Other Federal decisions would compel us to hold that the search in this case would not be justified as a border search. In United States v. Garcia, 415 F.2d 1141 (9th Cir. 1969), two defendants crossed the border and were searched. Nothing was found. One of the defendants then got into a second car that had not been seen crossing the border. That car was stopped, and marijuana was found. The second defendant got into a car with another person, which car had not been under surveillance. They, too, were stopped. Marijuana was found in that car also. The court held that neither of these searches qualified as a border search which would not require probable cause. The first was not a border search because the car was not seen crossing the border. The second was held not to be a border search because the car had not been under surveillance from the time it had crossed the border, and its contents could have been changed after it had crossed into the United States. The totality of the circumstances in each instance did not qualify the searches as border searches under Alexander v. United States, supra.
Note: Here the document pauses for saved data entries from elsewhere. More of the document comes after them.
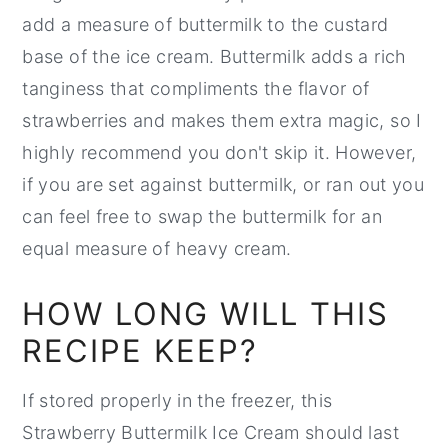
add a measure of buttermilk to the custard
base of the ice cream. Buttermilk adds a rich
tanginess that compliments the flavor of
strawberries and makes them extra magic, so I
highly recommend you don't skip it. However,
if you are set against buttermilk, or ran out you
can feel free to swap the buttermilk for an
equal measure of heavy cream.
HOW LONG WILL THIS
RECIPE KEEP?
If stored properly in the freezer, this
Strawberry Buttermilk Ice Cream should last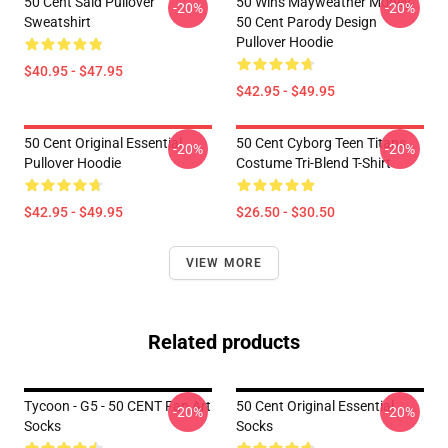
50 Cent Said Pullover
50 Wins Mayweather Money
-20%
-20%
Sweatshirt
50 Cent Parody Design
Pullover Hoodie
$40.95 - $47.95
$42.95 - $49.95
50 Cent Original Essential
50 Cent Cyborg Teen Titans
-20%
-20%
Pullover Hoodie
Costume Tri-Blend T-Shirt
$42.95 - $49.95
$26.50 - $30.50
VIEW MORE
Related products
Tycoon - G5 - 50 CENT Fan Art
50 Cent Original Essential
-20%
-20%
Socks
Socks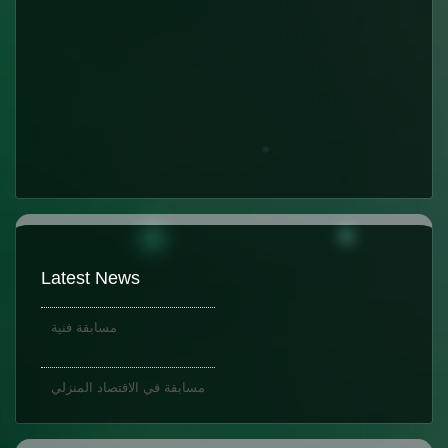
K.G.1
Latest News
مسابقة فنية
مسابقة في الاقتصاد المنزلي
K.G.1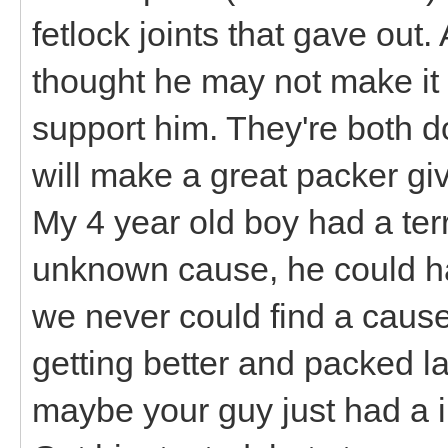
fetlock joints that gave out. 
thought he may not make it i
support him. They're both d
will make a great packer gi
My 4 year old boy had a terr
unknown cause, he could h
we never could find a caus
getting better and packed l
maybe your guy just had a in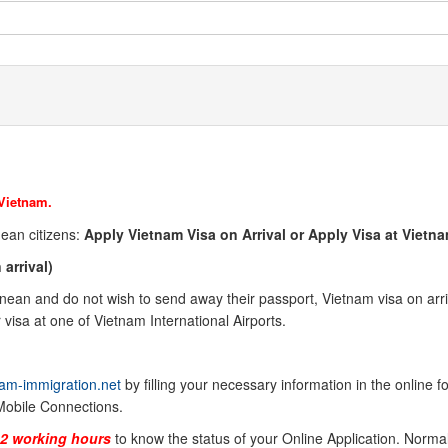
 Vietnam.
nean
citizens:
Apply Vietnam Visa on Arrival or Apply Visa at Viet
arrival)
inean
and do not wish to send away their passport, Vietnam visa on arriva
visa at one of Vietnam International Airports.
am-immigration.net
by filling your necessary information in the online 
Mobile Connections.
-2 working hours
to know the status of your Online Application. Normal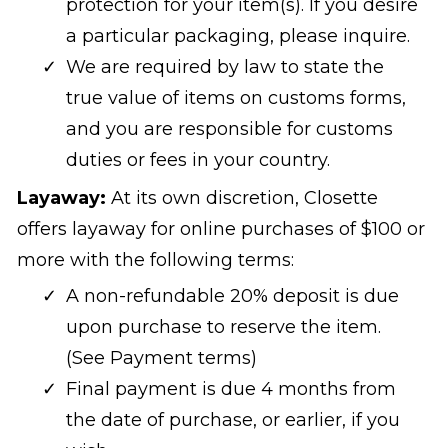
protection for your item(s). If you desire
a particular packaging, please inquire.
We are required by law to state the
true value of items on customs forms,
and you are responsible for customs
duties or fees in your country.
Layaway:
At its own discretion, Closette
offers layaway for online purchases of $100 or
more with the following terms:
A non-refundable 20% deposit is due
upon purchase to reserve the item.
(See Payment terms)
Final payment is due 4 months from
the date of purchase, or earlier, if you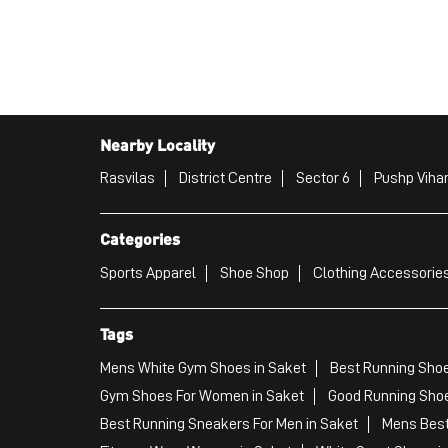
Nearby Locality
Rasvilas
District Centre
Sector 6
Pushp Viha
Categories
Sports Apparel
Shoe Shop
Clothing Accessories
Tags
Mens White Gym Shoes in Saket
Best Running Shoe
Gym Shoes For Women in Saket
Good Running Shoe
Best Running Sneakers For Men in Saket
Mens Best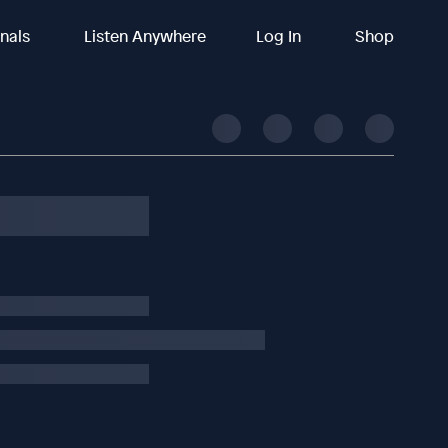
inals
Listen Anywhere
Log In
Shop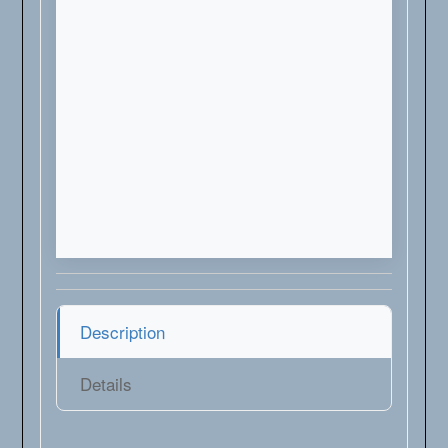
Description
Details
In Valenzuela-Garcia v. United States, 425 F.2d 1170 (9th Cir. 1970), the defendant's car was searched at a point forty-eight miles north of the Mexican border. Marijuana was found. The court, however, held that this was not a valid border search since there had not been surveillance of the defendant's car from the time he crossed the border. Applying the same rule in the case at bar, the search cannot be justified as a border search.

It is true that courts have held that an automobile may more readily be searched without a warrant than an office or a house. The opportunity of searching a car is fleeting because it is easily moved. There was no such exigency involved here, *266 however, since the defendant was in custody and was not in a position to escape or to destroy evidence.

For reasons set forth in this opinion, we believe that the warrantless search of the defendant's automobile was improper and unlawful, and that the court should have granted the defendant's motion to suppress the evidence which was discovered as a result of that search. When the search which disclosed this evidence was made, the defendant was in custody at the police station and there was no danger that the car would be moved. Therefore, the search of the automobile without warrant failed to meet the test of reasonableness under the Fourth Amendment.

For reasons stated, the judgment of conviction must be reversed.


TEIGEN, J., did not participate; CLIFFORD JANSONIUS, District Judge of the Fourth Judicial District, sitting in his place.